(Beginning of Passage to read)

As others have suggested, csv reading is faster. So if you are on windows and have Excel, you could call a vbscript to convert the Excel to csv and then read the csv. I tried the script below and it took about 30 seconds.
# create a list with sheet numbers you want to process
sheets = map(str,range(1,6))
# convert each sheet to csv and then read it using read_csv
df={}
from subprocess import call
excel='C:\\Users\\rsignell\\OTT_Data_All_stations.xlsx'
for sheet in sheets:
csv = 'C:\\Users\\rsignell\\test' + sheet + '.csv'
call(['cscript.exe', 'C:\\Users\\rsignell\\ExcelToCsv.vbs', excel, csv, sheet])
df[sheet]=pd.read_csv(csv)
Here's a little snippet of python to create the ExcelToCsv.vbs script:
#write vbscript to file
vbscript="""if WScript.Arguments.Count < 3 Then
WScript.Echo "Please specify the source and the destination files. Usage: ExcelToCsv <xls/xlsx source file> <csv destination file> <worksheet number (starts at 1)>"
Wscript.Quit
End If
csv_format = 6
Set objFSO = CreateObject("Scripting.FileSystemObject")
src_file = objFSO.GetAbsolutePathName(Wscript.Arguments.Item(0))
dest_file = objFSO.GetAbsolutePathName(WScript.Arguments.Item(1))
worksheet_number = CInt(WScript.Arguments.Item(2))
Dim oExcel
Set oExcel = CreateObject("Excel.Application")
Dim oBook
Set oBook = oExcel.Workbooks.Open(src_file)
oBook.Worksheets(worksheet_number).Activate
oBook.SaveAs dest_file, csv_format
oBook.Close False
oExcel.Quit
""";
f = open('ExcelToCsv.vbs','w')
f.write(vbscript.encode('utf-8'))
f.close()

(End of Passage to read)
(Beginning of Stored data)

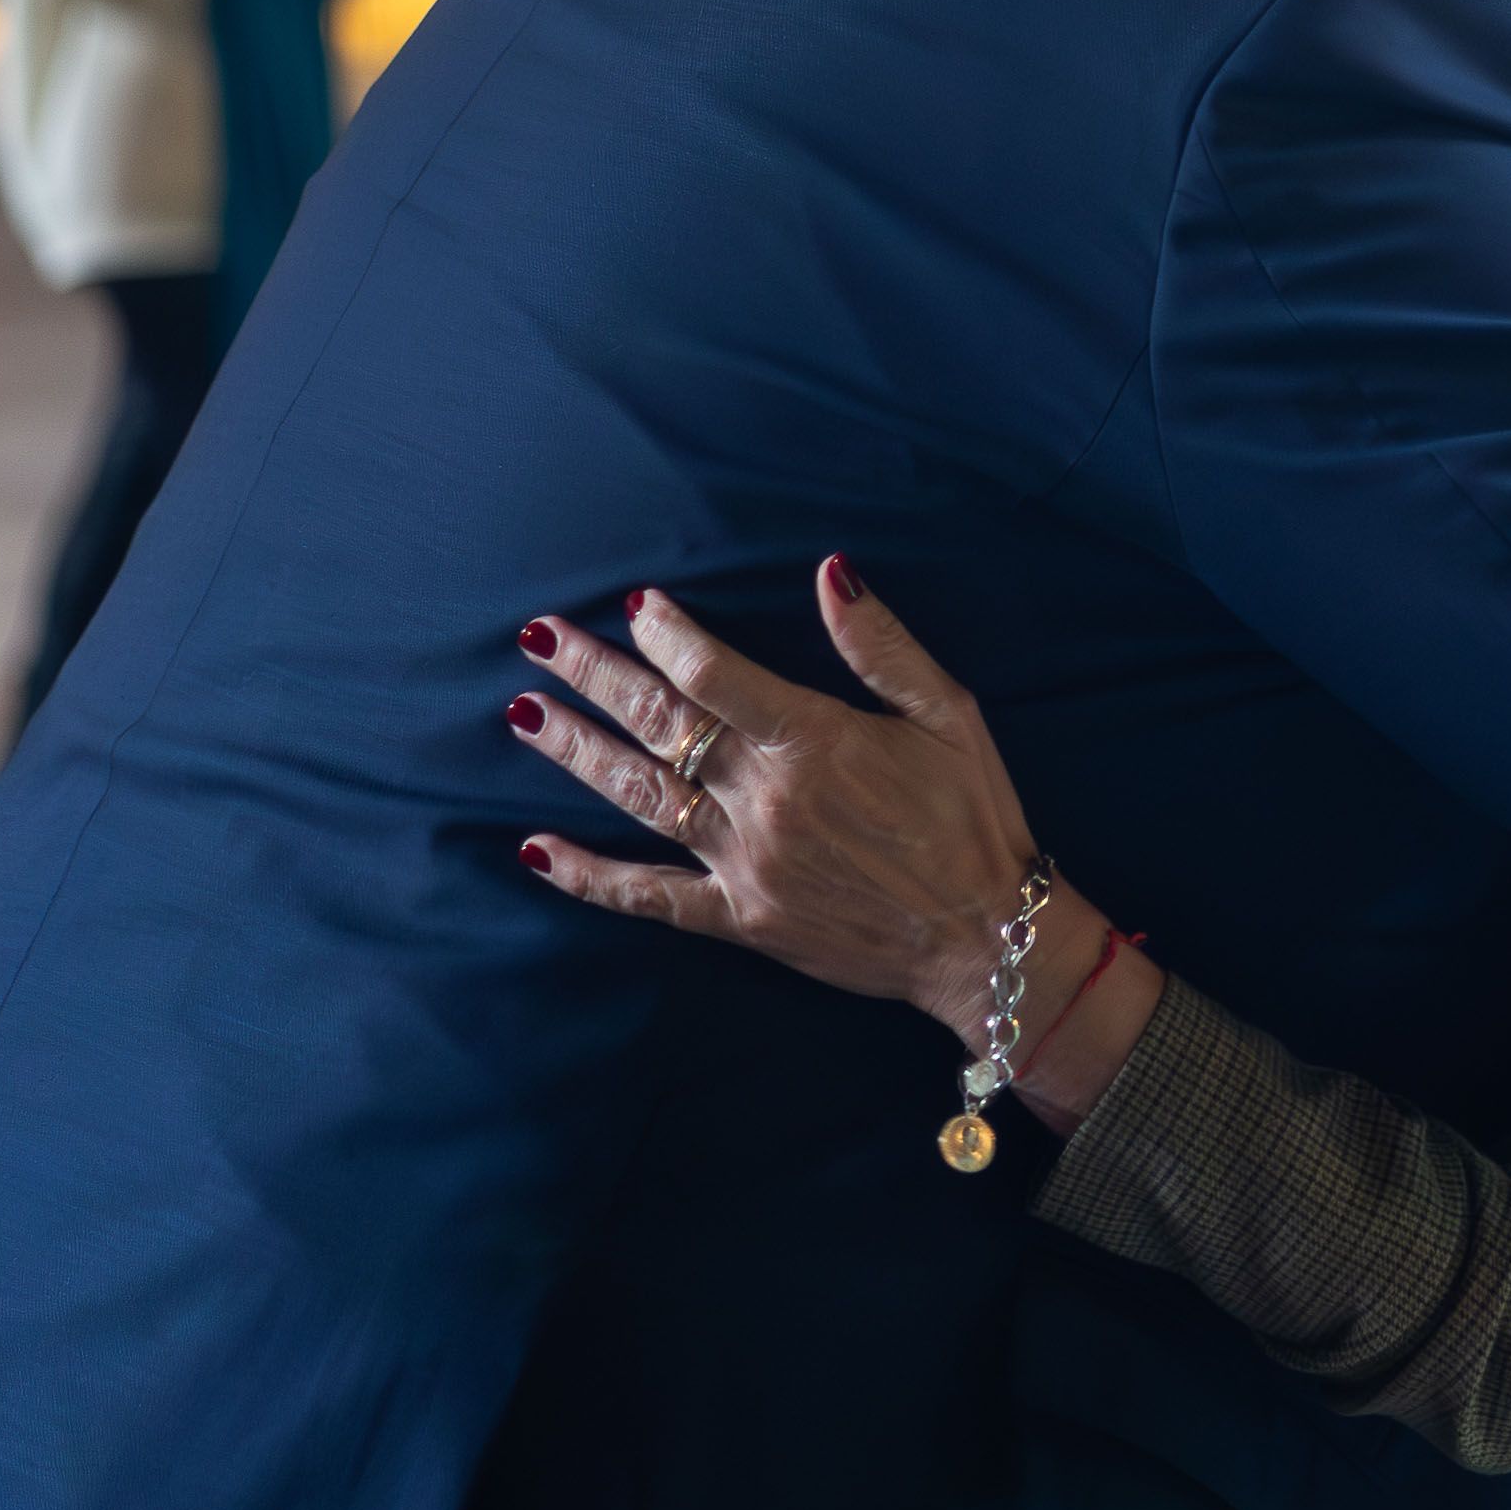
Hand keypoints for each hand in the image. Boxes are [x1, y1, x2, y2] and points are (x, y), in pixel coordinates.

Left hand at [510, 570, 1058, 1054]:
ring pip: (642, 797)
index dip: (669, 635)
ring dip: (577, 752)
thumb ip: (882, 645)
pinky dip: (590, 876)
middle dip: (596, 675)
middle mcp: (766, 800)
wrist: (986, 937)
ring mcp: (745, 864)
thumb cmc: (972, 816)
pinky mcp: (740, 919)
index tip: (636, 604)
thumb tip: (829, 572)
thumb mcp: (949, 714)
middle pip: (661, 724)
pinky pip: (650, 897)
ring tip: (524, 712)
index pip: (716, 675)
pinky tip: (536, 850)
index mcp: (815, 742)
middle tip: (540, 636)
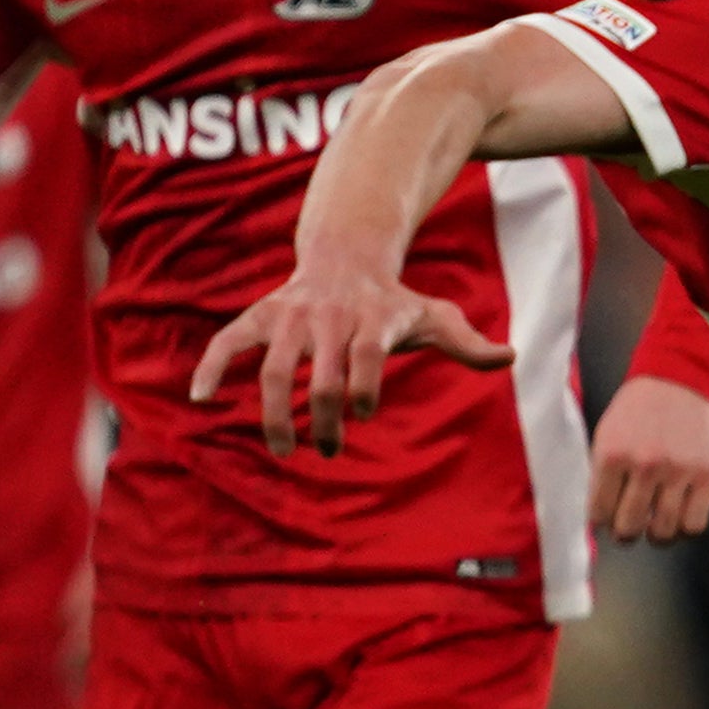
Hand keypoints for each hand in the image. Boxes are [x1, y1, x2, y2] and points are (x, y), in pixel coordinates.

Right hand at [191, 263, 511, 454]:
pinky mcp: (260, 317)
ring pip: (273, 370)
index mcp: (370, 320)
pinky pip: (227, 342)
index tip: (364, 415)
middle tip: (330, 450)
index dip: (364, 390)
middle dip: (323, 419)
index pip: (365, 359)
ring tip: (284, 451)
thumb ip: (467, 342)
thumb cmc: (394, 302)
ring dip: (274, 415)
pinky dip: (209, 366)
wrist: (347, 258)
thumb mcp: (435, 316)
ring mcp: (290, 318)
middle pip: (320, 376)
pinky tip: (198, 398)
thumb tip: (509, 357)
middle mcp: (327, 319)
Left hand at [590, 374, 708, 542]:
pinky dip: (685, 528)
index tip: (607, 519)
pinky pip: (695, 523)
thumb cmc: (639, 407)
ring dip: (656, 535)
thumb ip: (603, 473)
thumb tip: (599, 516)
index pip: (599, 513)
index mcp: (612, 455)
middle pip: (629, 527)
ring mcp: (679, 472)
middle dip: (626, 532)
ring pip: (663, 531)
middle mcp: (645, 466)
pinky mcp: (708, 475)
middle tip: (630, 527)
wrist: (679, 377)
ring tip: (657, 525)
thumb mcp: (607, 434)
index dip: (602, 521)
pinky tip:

(End of Stored data)

● **Problem 1**:
Reproduce the stretch of the Excel-to-CSV post from "Here's a little" through "worksheet_number = CInt(WScript.Arguments.Item(2))".
● **Problem 2**:
According to the Excel-to-CSV post, roughly how long did the tried script take to run?

● **Output 1**:
Here's a little snippet of python to create the ExcelToCsv.vbs script:
#write vbscript to file
vbscript="""if WScript.Arguments.Count < 3 Then
WScript.Echo "Please specify the source and the destination files. Usage: ExcelToCsv <xls/xlsx source file> <csv destination file> <worksheet number (starts at 1)>"
Wscript.Quit
End If
csv_format = 6
Set objFSO = CreateObject("Scripting.FileSystemObject")
src_file = objFSO.GetAbsolutePathName(Wscript.Arguments.Item(0))
dest_file = objFSO.GetAbsolutePathName(WScript.Arguments.Item(1))
worksheet_number = CInt(WScript.Arguments.Item(2))

● **Output 2**:
About 30 seconds.